• **What is needed**: Look through the entries below and say how many lines contain the string "from". Give the number only.

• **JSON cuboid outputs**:
++++++++

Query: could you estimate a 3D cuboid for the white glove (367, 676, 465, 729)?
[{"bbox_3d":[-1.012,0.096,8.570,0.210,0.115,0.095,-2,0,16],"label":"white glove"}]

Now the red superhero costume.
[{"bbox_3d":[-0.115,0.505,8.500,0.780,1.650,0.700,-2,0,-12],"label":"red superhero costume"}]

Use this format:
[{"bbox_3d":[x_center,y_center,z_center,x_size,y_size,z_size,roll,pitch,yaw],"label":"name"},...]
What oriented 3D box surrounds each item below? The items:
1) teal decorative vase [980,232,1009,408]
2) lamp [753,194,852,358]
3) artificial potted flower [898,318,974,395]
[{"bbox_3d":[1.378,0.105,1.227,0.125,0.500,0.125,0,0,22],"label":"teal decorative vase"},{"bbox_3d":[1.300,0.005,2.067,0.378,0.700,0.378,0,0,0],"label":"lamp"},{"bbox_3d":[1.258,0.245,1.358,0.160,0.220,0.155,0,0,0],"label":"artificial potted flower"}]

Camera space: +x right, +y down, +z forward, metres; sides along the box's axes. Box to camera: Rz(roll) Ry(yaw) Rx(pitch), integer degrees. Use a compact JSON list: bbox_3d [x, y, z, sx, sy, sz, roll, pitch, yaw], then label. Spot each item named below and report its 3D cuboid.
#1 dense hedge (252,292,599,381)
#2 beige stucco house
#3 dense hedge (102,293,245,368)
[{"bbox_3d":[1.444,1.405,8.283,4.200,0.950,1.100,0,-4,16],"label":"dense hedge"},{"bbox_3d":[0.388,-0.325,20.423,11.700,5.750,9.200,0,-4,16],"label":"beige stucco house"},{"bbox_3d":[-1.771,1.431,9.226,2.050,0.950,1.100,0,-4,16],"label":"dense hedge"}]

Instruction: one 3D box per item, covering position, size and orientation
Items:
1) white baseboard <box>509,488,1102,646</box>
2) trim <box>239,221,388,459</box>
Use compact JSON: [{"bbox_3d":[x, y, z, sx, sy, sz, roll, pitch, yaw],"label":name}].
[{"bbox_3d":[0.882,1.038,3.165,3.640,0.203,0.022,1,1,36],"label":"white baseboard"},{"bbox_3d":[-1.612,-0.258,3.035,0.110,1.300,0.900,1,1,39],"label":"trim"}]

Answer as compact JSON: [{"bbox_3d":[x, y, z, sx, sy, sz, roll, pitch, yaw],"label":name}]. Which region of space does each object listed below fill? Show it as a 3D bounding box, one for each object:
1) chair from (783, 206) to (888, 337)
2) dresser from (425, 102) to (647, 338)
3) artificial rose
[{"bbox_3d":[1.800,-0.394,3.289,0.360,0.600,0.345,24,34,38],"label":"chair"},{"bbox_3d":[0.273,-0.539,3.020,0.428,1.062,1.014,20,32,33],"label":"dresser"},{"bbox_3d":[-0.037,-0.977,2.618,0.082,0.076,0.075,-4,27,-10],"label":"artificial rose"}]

++++++++

• **Written solution**: 2